Como a criação da UC decorre de ato de império, no caso, o decreto expropriatório, e sendo proteção ambiental uma determinação constitucional, o entendimento da Corte é que não haveria prazo prescricional para sua implementação. Em outras palavras, ao Estado é permitido criar a UC hoje e jamais efetivar a desapropriação, sem que isso implique qualquer consequência prática contra ele ou seus agentes. Trata-se de uma interpretação que, na prática, legitima a omissão do Poder Público e impõe uma incerteza jurídica sem fim ao particular.

Na ausência de desapropriação ou indenização o proprietário rural fica preso a uma espécie de looping jurídico: ele não pode obter financiamento bancário, não pode dar a terra em garantia, não consegue fazer o licenciamento ambiental de sua atividade econômica, não consegue autorização ambiental para suprimir vegetação e sofre embargos e multas administrativas por intervenção indevida de uma suposta área ambientalmente protegida — isso para não falar nos processos criminais. Afora o fato de não ser indenizado pelo Estado, o proprietário não recebe nenhuma previsão ou de satisfação do órgão ambiental quanto ao recebimento da indenização, não obstante muitas vezes tenha se passado anos ou mesmo décadas do ato expropriatório. Essa é a realidade de milhares de pequenos e médios produtores no país, que acabam sendo condenados ao “fogo eterno” da ilegalidade ambiental, financeira, econômica e imobiliária não obstante sejam os legítimos proprietários dessas imóveis sob o ponto de vista registral.

O fundamento dessa compreensão é o dispositivo constitucional mencionado, segundo a qual só seria possível alterar a menor áreas ambientalmente protegidas por meio de lei, ao passo que a sua criação ou ampliação pode ser feita por decreto. Por dizer respeito a um direito fundamental, a ideia é se facilitar a criação e a ampliação desses espaços, e dificultar a sua diminuição ou desconstituição. Foi nessa linha, inclusive, que o Snuc passou a exigir uma lei específica para a desafetação ou redução dos limites de uma UC (artigo 22, § 7º).

Faz-se mister salientar que os custos envolvidos na criação de uma UC costumam ser imensos, pois a maioria delas exige a desapropriação da área e o pagamento de indenizações altíssimas, posto que que normalmente abarcam vastas extensões territoriais.
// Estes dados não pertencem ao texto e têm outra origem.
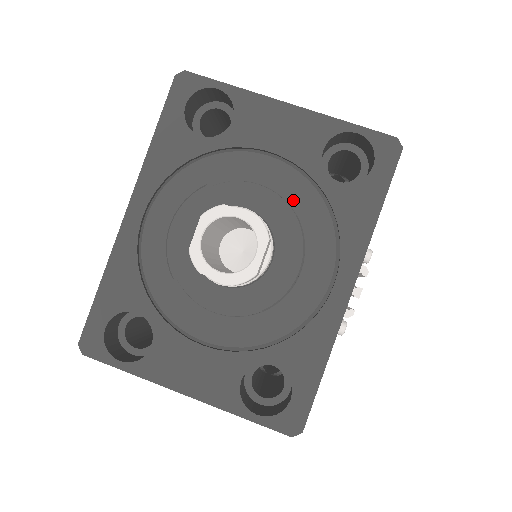
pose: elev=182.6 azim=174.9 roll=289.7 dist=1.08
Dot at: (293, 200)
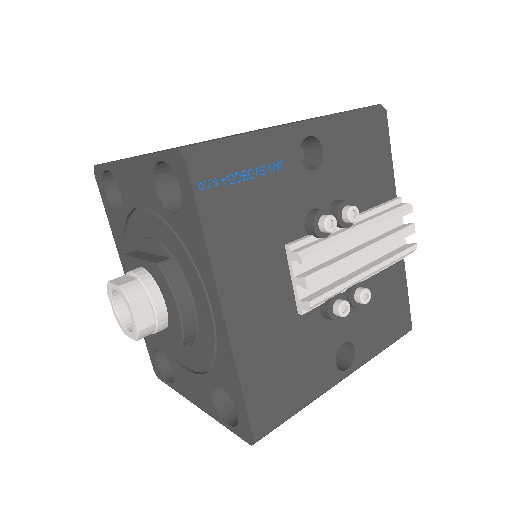
Dot at: (165, 242)
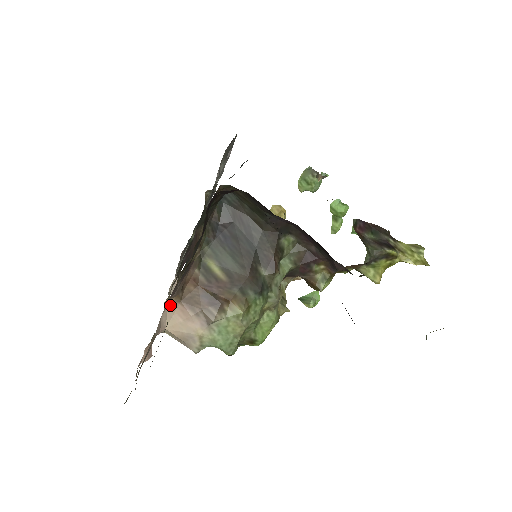
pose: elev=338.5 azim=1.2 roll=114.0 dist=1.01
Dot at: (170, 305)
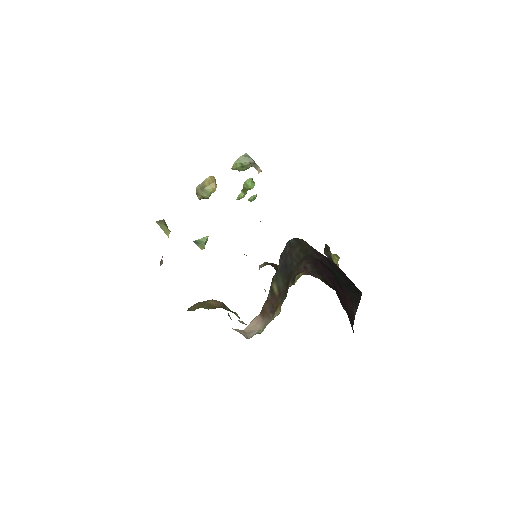
Dot at: (255, 317)
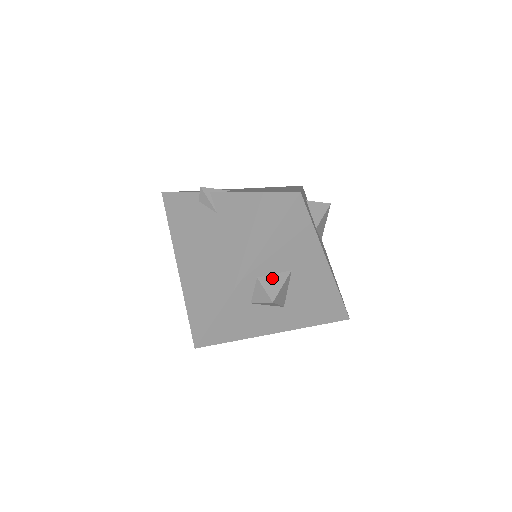
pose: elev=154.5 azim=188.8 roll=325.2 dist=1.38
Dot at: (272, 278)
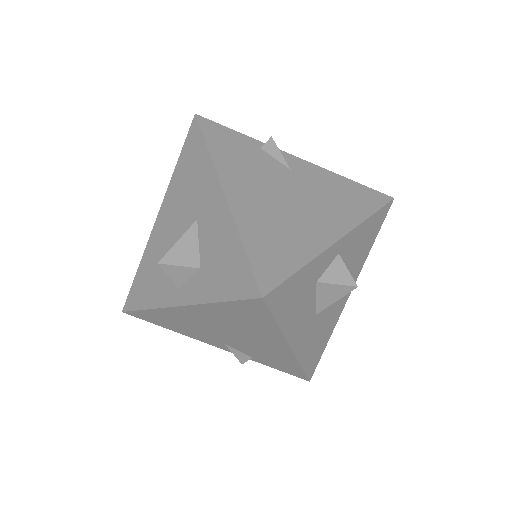
Dot at: occluded
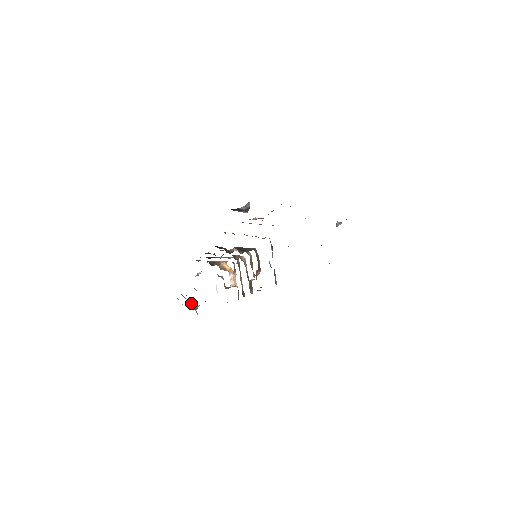
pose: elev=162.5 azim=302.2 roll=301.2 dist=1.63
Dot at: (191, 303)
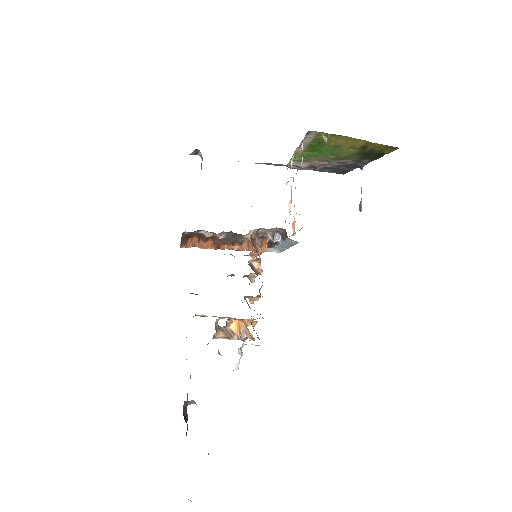
Dot at: occluded
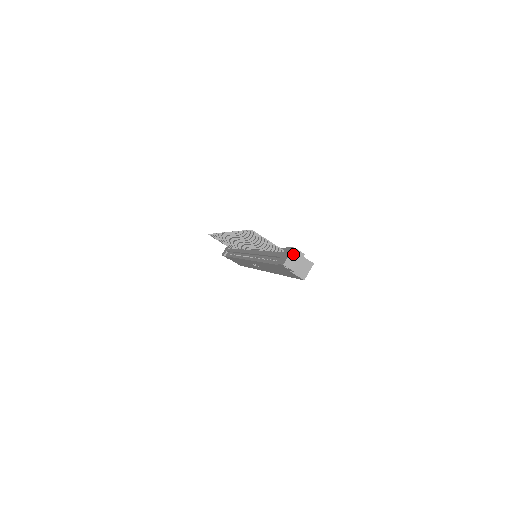
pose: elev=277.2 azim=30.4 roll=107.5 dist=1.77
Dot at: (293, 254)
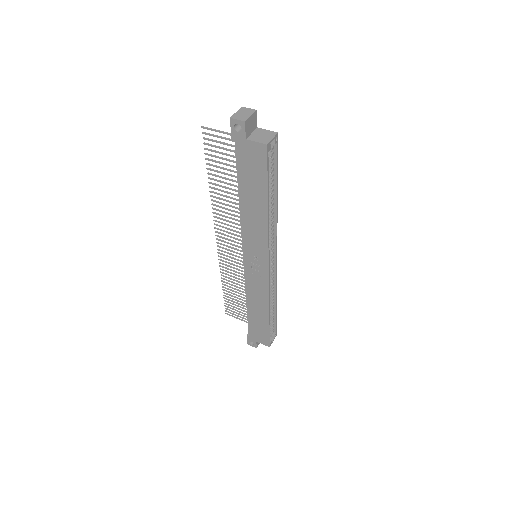
Dot at: (242, 111)
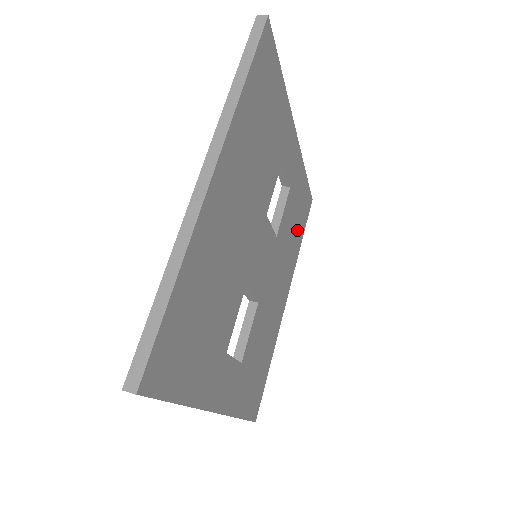
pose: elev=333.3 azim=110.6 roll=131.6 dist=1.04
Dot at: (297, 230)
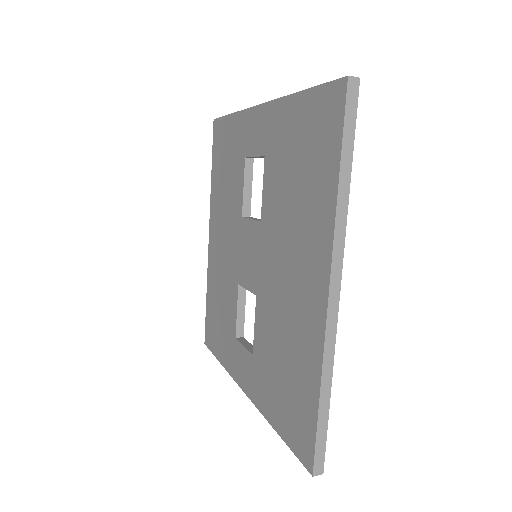
Dot at: occluded
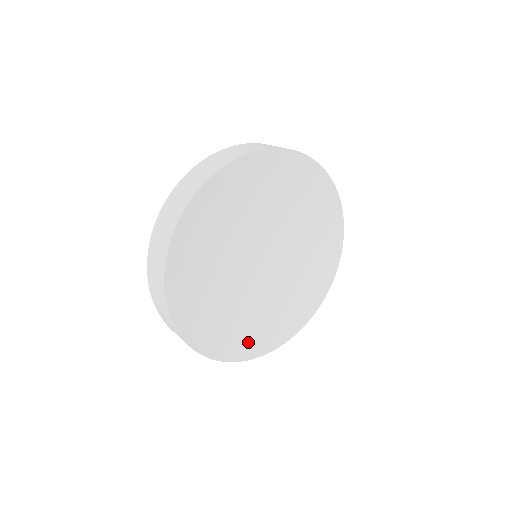
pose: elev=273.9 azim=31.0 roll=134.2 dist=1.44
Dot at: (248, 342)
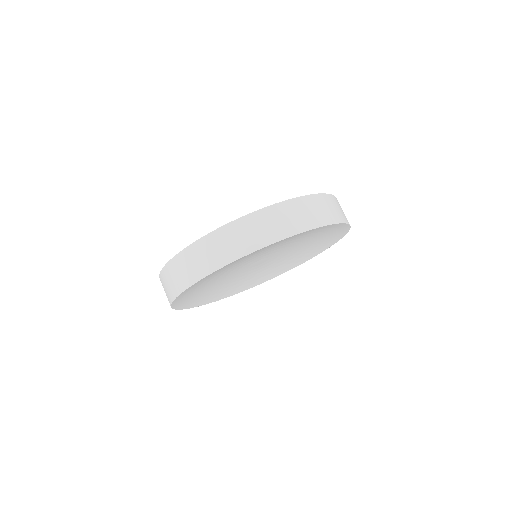
Dot at: (197, 300)
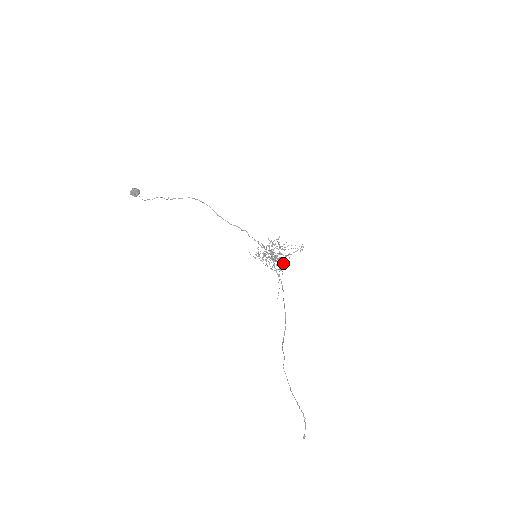
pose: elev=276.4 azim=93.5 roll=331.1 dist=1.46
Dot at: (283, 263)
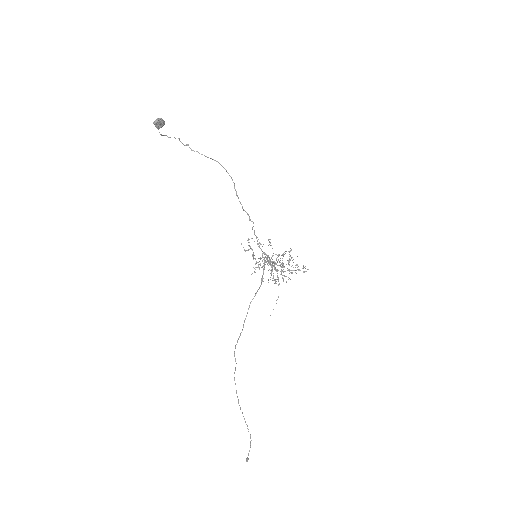
Dot at: occluded
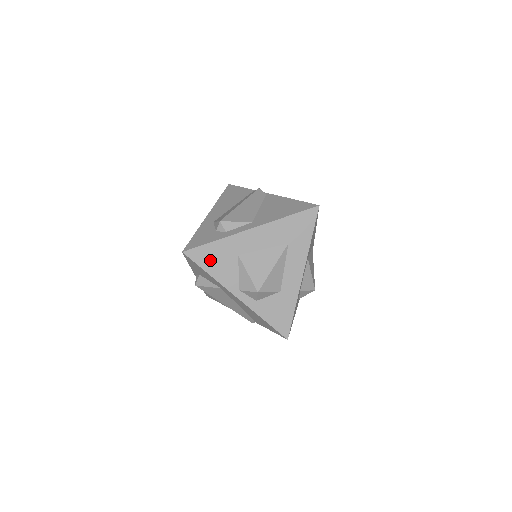
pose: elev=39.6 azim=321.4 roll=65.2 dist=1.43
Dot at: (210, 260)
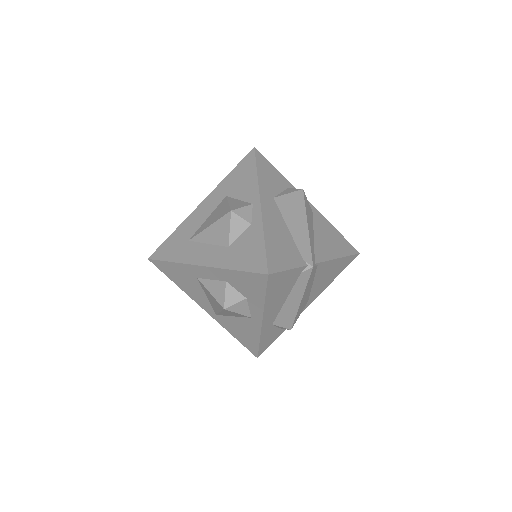
Dot at: occluded
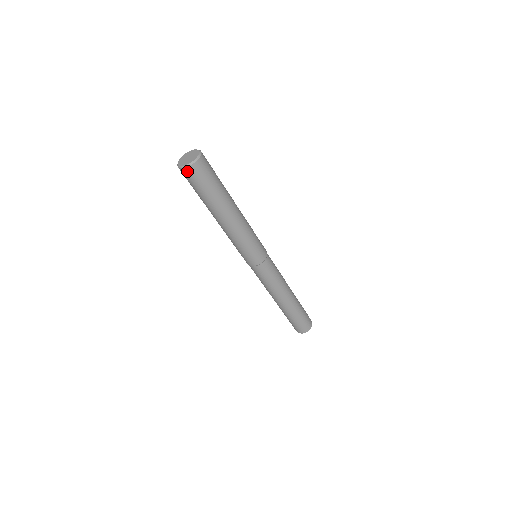
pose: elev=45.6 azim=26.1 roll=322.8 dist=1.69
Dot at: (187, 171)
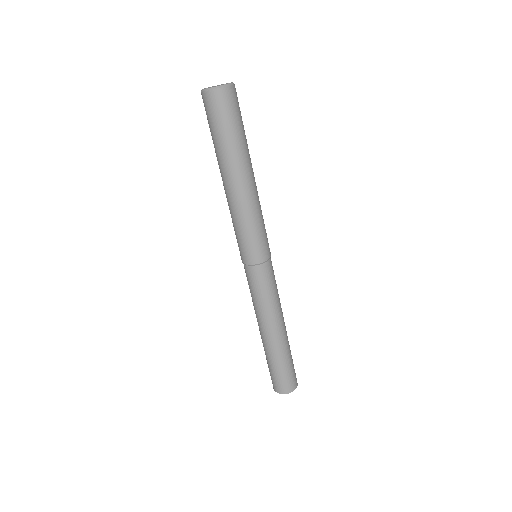
Dot at: (208, 96)
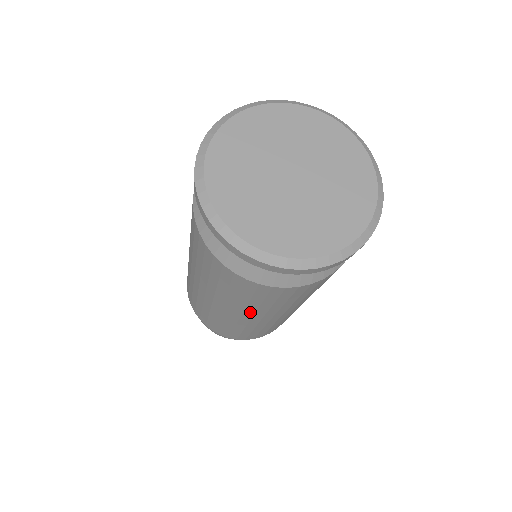
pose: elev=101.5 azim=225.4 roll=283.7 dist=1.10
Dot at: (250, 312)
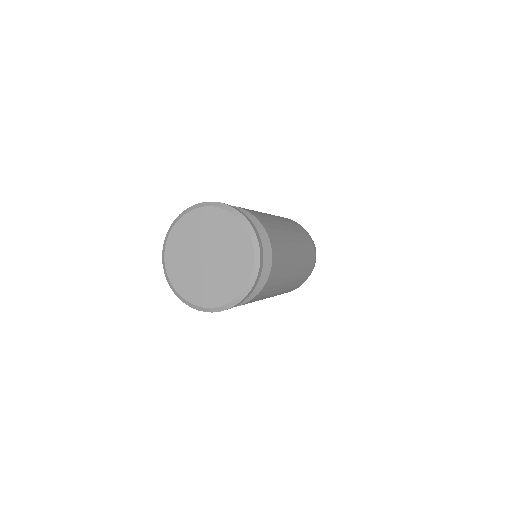
Dot at: occluded
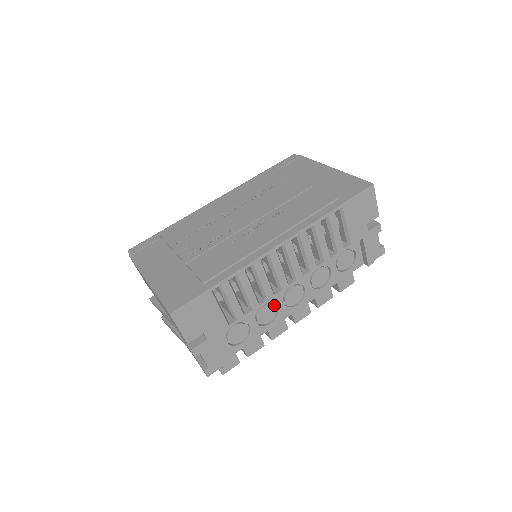
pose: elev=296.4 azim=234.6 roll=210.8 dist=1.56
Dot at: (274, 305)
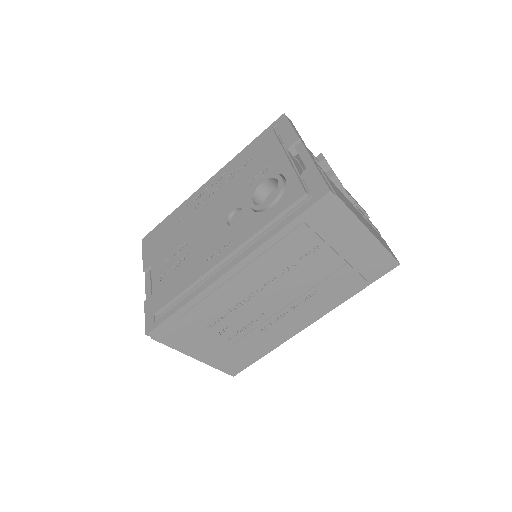
Dot at: occluded
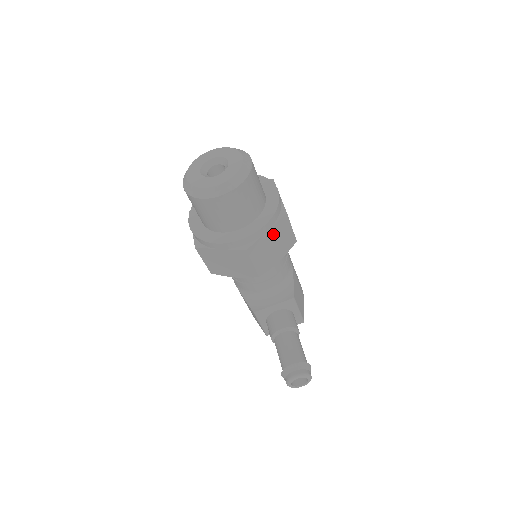
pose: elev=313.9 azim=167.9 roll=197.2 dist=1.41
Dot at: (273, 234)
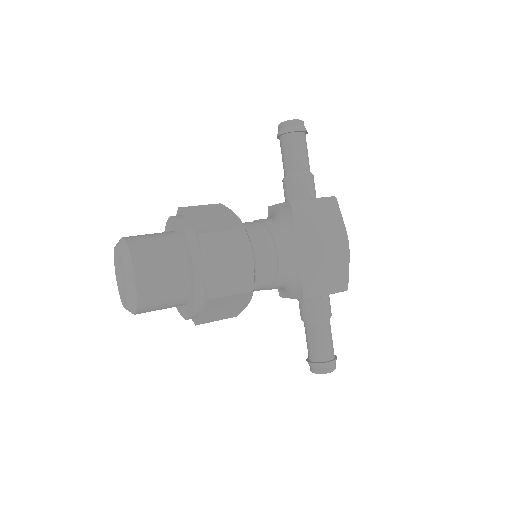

Afinal de contas, a propriedade é um direito fundamental, e a sua expropriação deve se dar necessariamente mediante justa e prévia indenização em dinheiro (artigo 5º, caput, XXII e XXIV).

É sabido que na maioria dos casos o proprietário não é indenizado, mesmo décadas após a criação da UC. Na verdade, muitas vezes sequer existe uma discussão acerca dos valores a serem gastos pelo Estado, pois a estruturação do Snuc tem passado ao largo da discussão orçamentária, tendo essa despesa simplesmente sido repassada aos governos subsequentes.

Como o planejamento financeiro é condição para a implementação de toda e qualquer política pública, seja na área de educação, habitação social, saúde ou segurança, não parece fazer sentido o pressuposto de que as áreas protegidas constituam uma exceção ao orçamento público.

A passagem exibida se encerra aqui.